John did not get what he wanted out of the deal: Money. It’s always about the money.
The early and unexpected death of King John in 1216 at age 49 gave a temporary peace to the situation. John’s son, Henry III, aged nine, became the new king, and his supporters revived Magna Carta. Their revival, however, was not aimed at the suppression of tyranny. They wanted to use it to rally men of moderate cause to the king.
Thus, a revised and re-edited version of Magna Carta appeared November 12, 1216, two weeks after Henry’s coronation. This time it had papal support because the settlement was the result of negotiation. In the following year (1217) a further revision was issued, and finally, eight years later, in the version of 1225, the king got what he always wanted: Money. On this occasion, a special levy of one-fifteenth on moveable goods. To get this levy in place, the Great Charter had to be changed. In its original form it prohibited the confiscation of “corn or other movable goods from any man without immediate payment …” by any constable or royal official. Money, of course, is the most movable of goods, which is why it attracts so much attention from taxing authorities.
That the original Magna Carta severely restricted the taxing powers of the king is not always recognized. Later versions of Magna Carta did maintain some of its values, but capitulation had taken place on the matter of taxation. Revisions occurred again in 1237, 1253, 1265, and finally in 1297, under Edward I, a copy was placed on the Statute Roll. And Edward got the taxes he wanted. It’s always about the money.
While the 1297 version reinforced the idea of no taxation without consent of the taxed, it omitted to make clear how that consent was to be given. This left the door open for later imposition of taxes and levies.
The 1225/1297 version contained the provision that a free man should not give away or sell so much of his land that he would not be able to meet his feudal obligations to his lord. This was not in the original 1215 version, and indicates a return to Roman law. The Empire had effectively made taxation compulsory, and citizens could not sell or dispossess themselves of property as a means of avoiding the taxes.
The short-lived victory of the barons was at an end. It took 600 years to drag the life out of Magna Carta. It was clear that no king—or parliament—of England would voluntarily have his (its) hands tied by any Great Charter. Thus it required constant petitions to the the king to affirm his commitment to Magna Carta. At least 32 times this happened during the period of 13th to 15th centuries, its last confirmation by Henry VI in 1423.

--- DATA ---
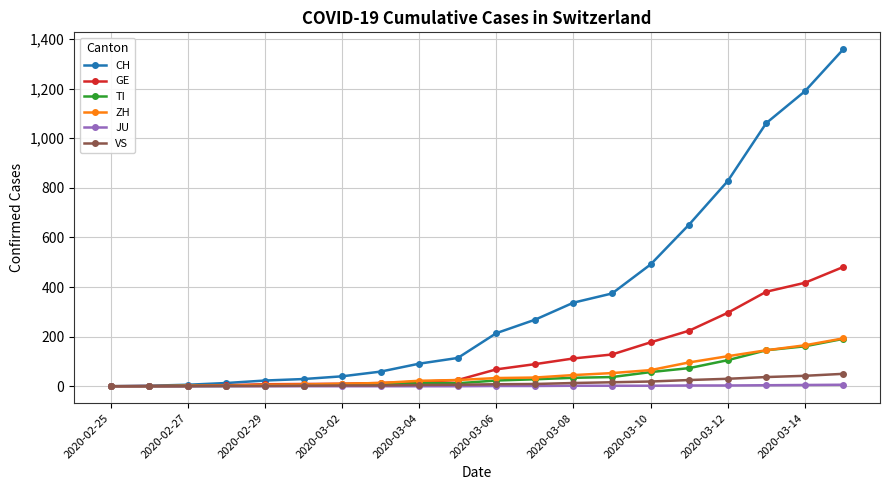

What is the sum of all ZH values?

1038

--- TO DO ---
Summarize the text on Magna Carta in two sentences. The data come from a different source than the text on Magna Carta.

--- ANSWER SECTION ---
After King John died in 1216, Magna Carta was revived and revised several times, and the 1225 version gave the king a special levy of one-fifteenth on moveable goods, which required changing the original charter's restriction on royal taxation. More revisions followed through 1297, when Edward I placed a copy on the Statute Roll and got the taxes he wanted, and kings were petitioned at least 32 times to affirm the charter, with Henry VI's confirmation in 1423 being the last.